I have a simple application that is running
Bumblebee, a framework in Elixir that allows me to run machine learning models with Phoenix. The repo is at GitHub - dwyl/image-classifier: 🖼️ Classify images and attempt to extract data from or describe their contents.
I have this application deployed on
fly.io, which sleeps after a period of inactivity. I’ve followed the instructions in Speed up your boot times with this one Dockerfile trick · The Phoenix Files to speed up the boot time of the
fly.io instance and it works to a certain extent - the model is properly cached in a volume and is not re-downloaded every time the instance is back up, being loaded when the app goes from sleep to active.
I’ve inclusively created a small guide to deploy this with
fly.io, in case anyone is interested.
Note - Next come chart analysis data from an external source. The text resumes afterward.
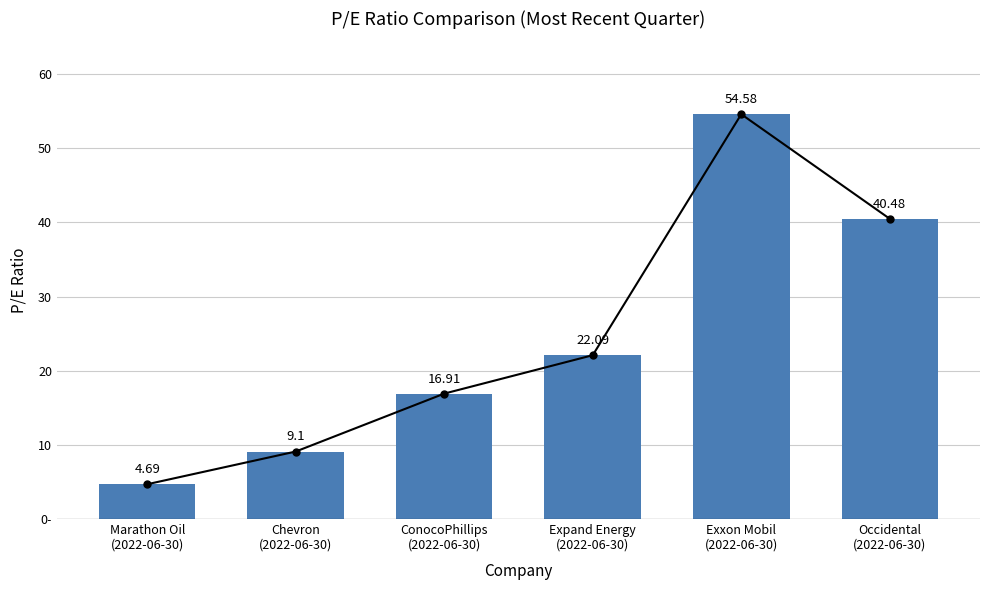

What is the difference between the maximum and second lowest values?

45.5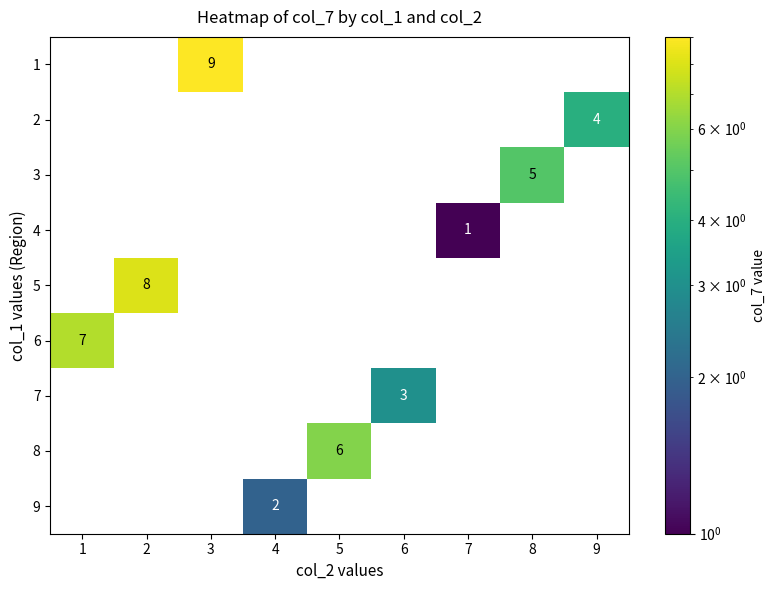

The 9 series shows 1 at 9. True or false?

False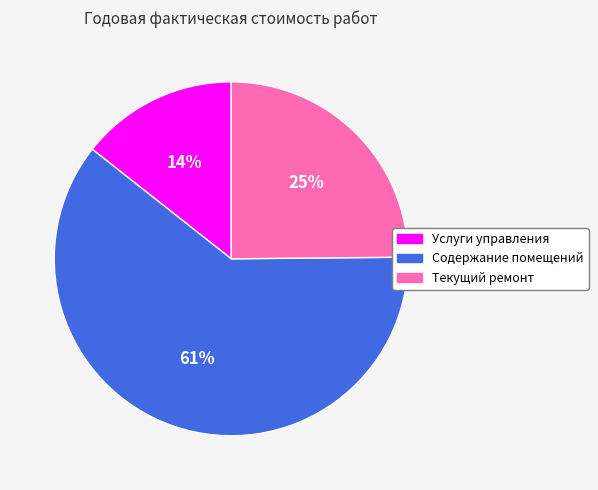

Which category has the smallest portion of the pie?

Услуги управления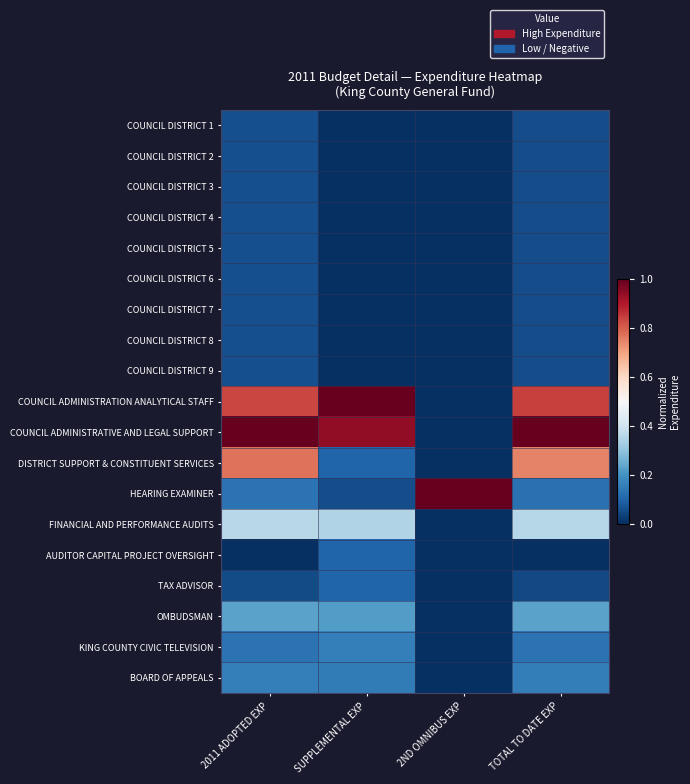

Which has a higher value, SUPPLEMENTAL EXP or 2011 ADOPTED EXP?

2011 ADOPTED EXP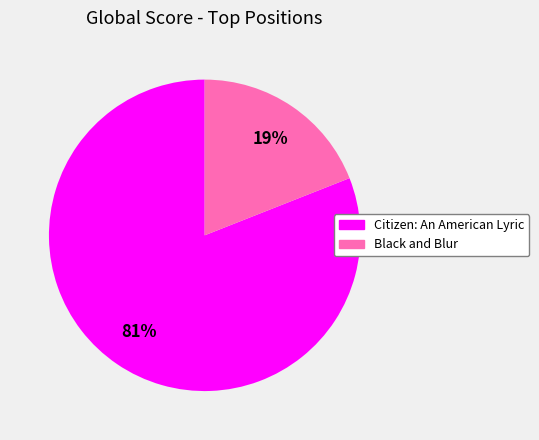

What is the majority slice?

Citizen: An American Lyric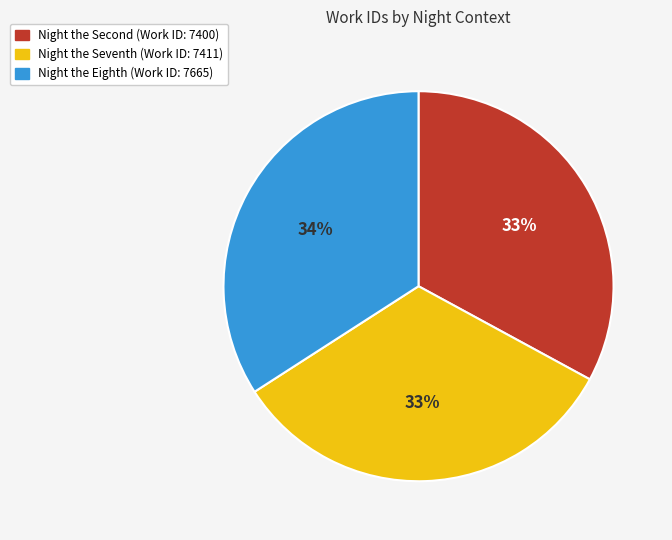

Which category has the biggest portion of the pie?

Night the Eighth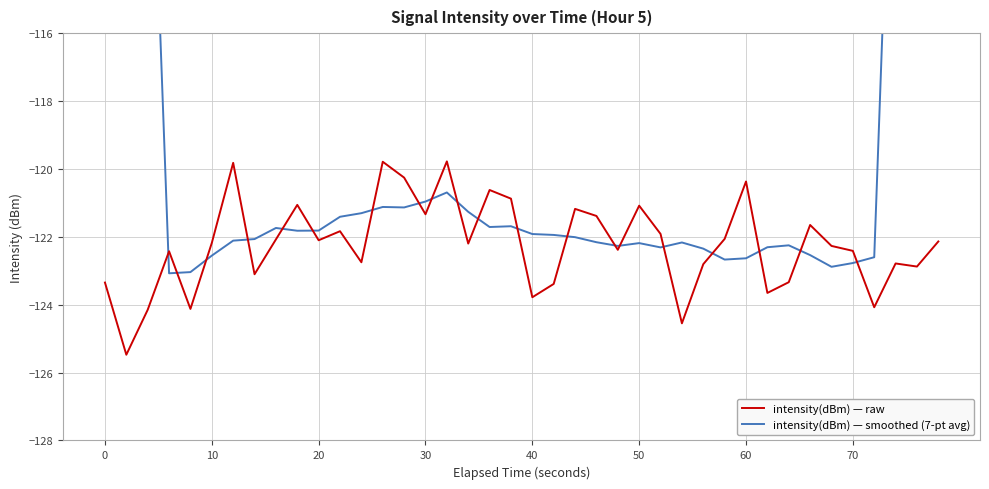

What is the average value of the intensity(dBm) — smoothed (7-pt avg) series?

-116.9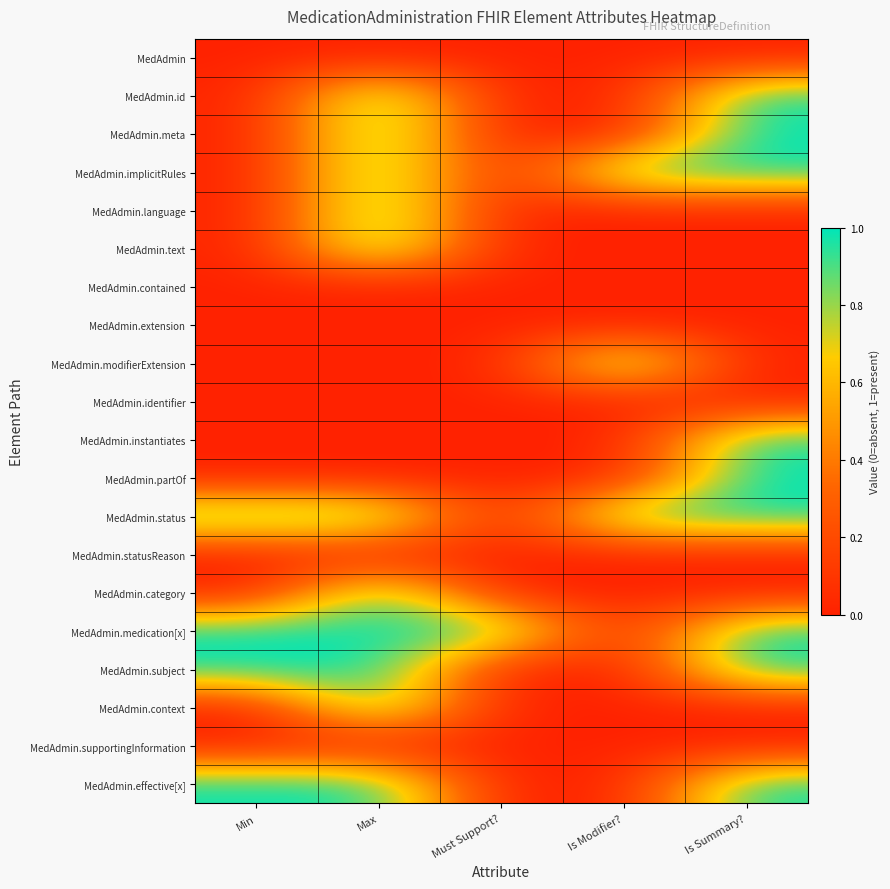

At how many categories does at least one series exceed 0?

5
This was also discussed in Build failed with elixir bumblebee - #4 by matthewford.
While the app works normally, even if the models are cached, the amount of time the app takes to go from sleeping to active is roughly 25 seconds (I’m using a fairly large model - Salesforce/blip-image-captioning-large · Hugging Face - on a
performance-4x machine instance). I don’t know if this is normal or not and I realise it might be beyond my control.
2023-11-21T09:33:01.113 - Starting machine
2023-11-21T09:33:26.140 - Access AppWeb.Endpoint at https://imgai.fly.dev
I assume it’s taking 25 seconds to load the model into the CPU.
However, is there anything I can do to hopefully reduce this time? This is very much niche, but I’m curious if there’s anything I can do in practice besides scaling up the machines.
Thank you so much for reading